Study 2 analyzed the frequency of these indicators in five randomly chosen neuroscience journals, expanded in Study 3 to a larger sample of articles from those five neuroscience journals and an additional five medical journals bi-annually (2010-2020). The results show a rapid growth of RFPs over time in neuroscience (13.4% to 33.7%) and a somewhat smaller and more recent increase in medicine (19.4% to 24%) (Fig. 2). A cause of the greater rise of neuroscience RFPs may be that fake experiments (biochemistry, in vitro and in vivo animal studies) in basic science are easier to generate because they do not require clinical trial ethics approval by regulatory authorities.

Found this preprint via this tweet:

Abstract of the preprint:

Background Integrity of academic publishing is increasingly undermined by fake science publications massively produced by commercial “editing services” (so-called “paper mills”). They use AI-supported, automated production techniques at scale and sell fake publications to students, scientists, and physicians under pressure to advance their careers. Because the scale of fake publications in biomedicine is unknown, we developed a simple method to red-flag them and estimate their number.

Methods To identify indicators able to red-flagged fake publications (RFPs), we sent questionnaires to authors. Based on author responses, three indicators were identified: “author’s private email”, “international co-author” and “hospital affiliation”. These were used to analyze 15,120 PubMed®-listed publications regarding date, journal, impact factor, and country of author and validated in a sample of 400 known fakes and 400 matched presumed non-fakes using classification (tallying) rules to red-flag potential fakes. For a subsample of 80 papers we used an additional indicator related to the percentage of RFP citations.

Results The classification rules using two (three) indicators had sensitivities of 86% (90%) and false alarm rates of 44% (37%). From 2010 to 2020 the RFP rate increased from 16% to 28%. Given the 1.3 million biomedical Scimago-listed publications in 2020, we estimate the scope of >300,000 RFPs annually. Countries with the highest RFP proportion are Russia, Turkey, China, Egypt, and India (39%-48%), with China, in absolute terms, as the largest contributor of all RFPs (55%).
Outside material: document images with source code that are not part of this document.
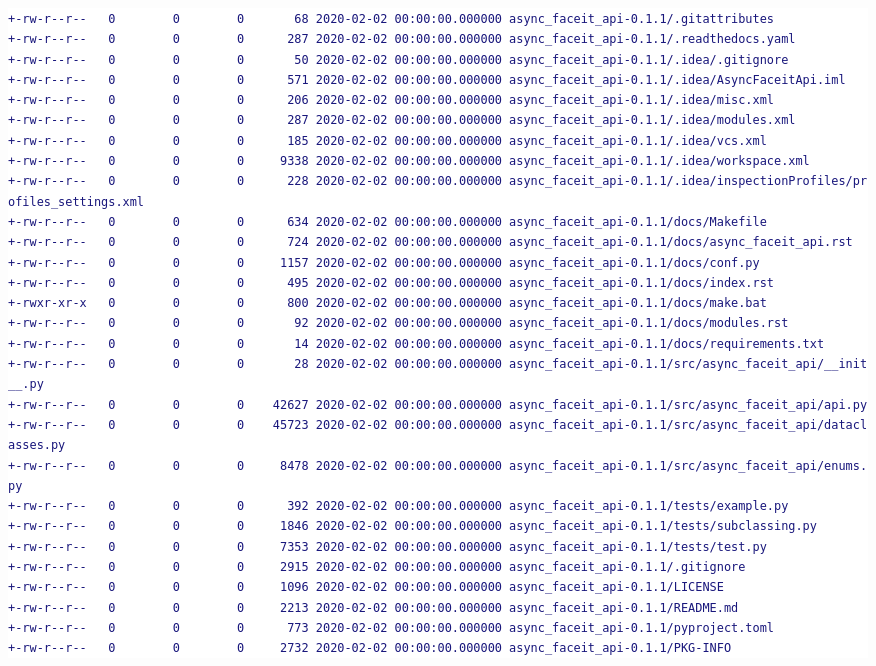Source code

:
 ```diff
+-rw-r--r--   0        0        0       68 2020-02-02 00:00:00.000000 async_faceit_api-0.1.1/.gitattributes
+-rw-r--r--   0        0        0      287 2020-02-02 00:00:00.000000 async_faceit_api-0.1.1/.readthedocs.yaml
+-rw-r--r--   0        0        0       50 2020-02-02 00:00:00.000000 async_faceit_api-0.1.1/.idea/.gitignore
+-rw-r--r--   0        0        0      571 2020-02-02 00:00:00.000000 async_faceit_api-0.1.1/.idea/AsyncFaceitApi.iml
+-rw-r--r--   0        0        0      206 2020-02-02 00:00:00.000000 async_faceit_api-0.1.1/.idea/misc.xml
+-rw-r--r--   0        0        0      287 2020-02-02 00:00:00.000000 async_faceit_api-0.1.1/.idea/modules.xml
+-rw-r--r--   0        0        0      185 2020-02-02 00:00:00.000000 async_faceit_api-0.1.1/.idea/vcs.xml
+-rw-r--r--   0        0        0     9338 2020-02-02 00:00:00.000000 async_faceit_api-0.1.1/.idea/workspace.xml
+-rw-r--r--   0        0        0      228 2020-02-02 00:00:00.000000 async_faceit_api-0.1.1/.idea/inspectionProfiles/profiles_settings.xml
+-rw-r--r--   0        0        0      634 2020-02-02 00:00:00.000000 async_faceit_api-0.1.1/docs/Makefile
+-rw-r--r--   0        0        0      724 2020-02-02 00:00:00.000000 async_faceit_api-0.1.1/docs/async_faceit_api.rst
+-rw-r--r--   0        0        0     1157 2020-02-02 00:00:00.000000 async_faceit_api-0.1.1/docs/conf.py
+-rw-r--r--   0        0        0      495 2020-02-02 00:00:00.000000 async_faceit_api-0.1.1/docs/index.rst
+-rwxr-xr-x   0        0        0      800 2020-02-02 00:00:00.000000 async_faceit_api-0.1.1/docs/make.bat
+-rw-r--r--   0        0        0       92 2020-02-02 00:00:00.000000 async_faceit_api-0.1.1/docs/modules.rst
+-rw-r--r--   0        0        0       14 2020-02-02 00:00:00.000000 async_faceit_api-0.1.1/docs/requirements.txt
+-rw-r--r--   0        0        0       28 2020-02-02 00:00:00.000000 async_faceit_api-0.1.1/src/async_faceit_api/__init__.py
+-rw-r--r--   0        0        0    42627 2020-02-02 00:00:00.000000 async_faceit_api-0.1.1/src/async_faceit_api/api.py
+-rw-r--r--   0        0        0    45723 2020-02-02 00:00:00.000000 async_faceit_api-0.1.1/src/async_faceit_api/dataclasses.py
+-rw-r--r--   0        0        0     8478 2020-02-02 00:00:00.000000 async_faceit_api-0.1.1/src/async_faceit_api/enums.py
+-rw-r--r--   0        0        0      392 2020-02-02 00:00:00.000000 async_faceit_api-0.1.1/tests/example.py
+-rw-r--r--   0        0        0     1846 2020-02-02 00:00:00.000000 async_faceit_api-0.1.1/tests/subclassing.py
+-rw-r--r--   0        0        0     7353 2020-02-02 00:00:00.000000 async_faceit_api-0.1.1/tests/test.py
+-rw-r--r--   0        0        0     2915 2020-02-02 00:00:00.000000 async_faceit_api-0.1.1/.gitignore
+-rw-r--r--   0        0        0     1096 2020-02-02 00:00:00.000000 async_faceit_api-0.1.1/LICENSE
+-rw-r--r--   0        0        0     2213 2020-02-02 00:00:00.000000 async_faceit_api-0.1.1/README.md
+-rw-r--r--   0        0        0      773 2020-02-02 00:00:00.000000 async_faceit_api-0.1.1/pyproject.toml
+-rw-r--r--   0        0        0     2732 2020-02-02 00:00:00.000000 async_faceit_api-0.1.1/PKG-INFO
```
Conclusions Potential fake publications can be red-flagged using simple-to-use, validated classification rules to earmark them for subsequent scrutiny. RFP rates are increasing, suggesting higher actual fake rates than previously reported. The scale and proliferation of fake publications in biomedicine can damage trust in science, endanger public health, and impact economic spending and security. Easy-to-apply fake detection methods, as proposed here, or more complex automated methods can help prevent further damage to the permanent scientific record and enable the retraction of fake publications at scale.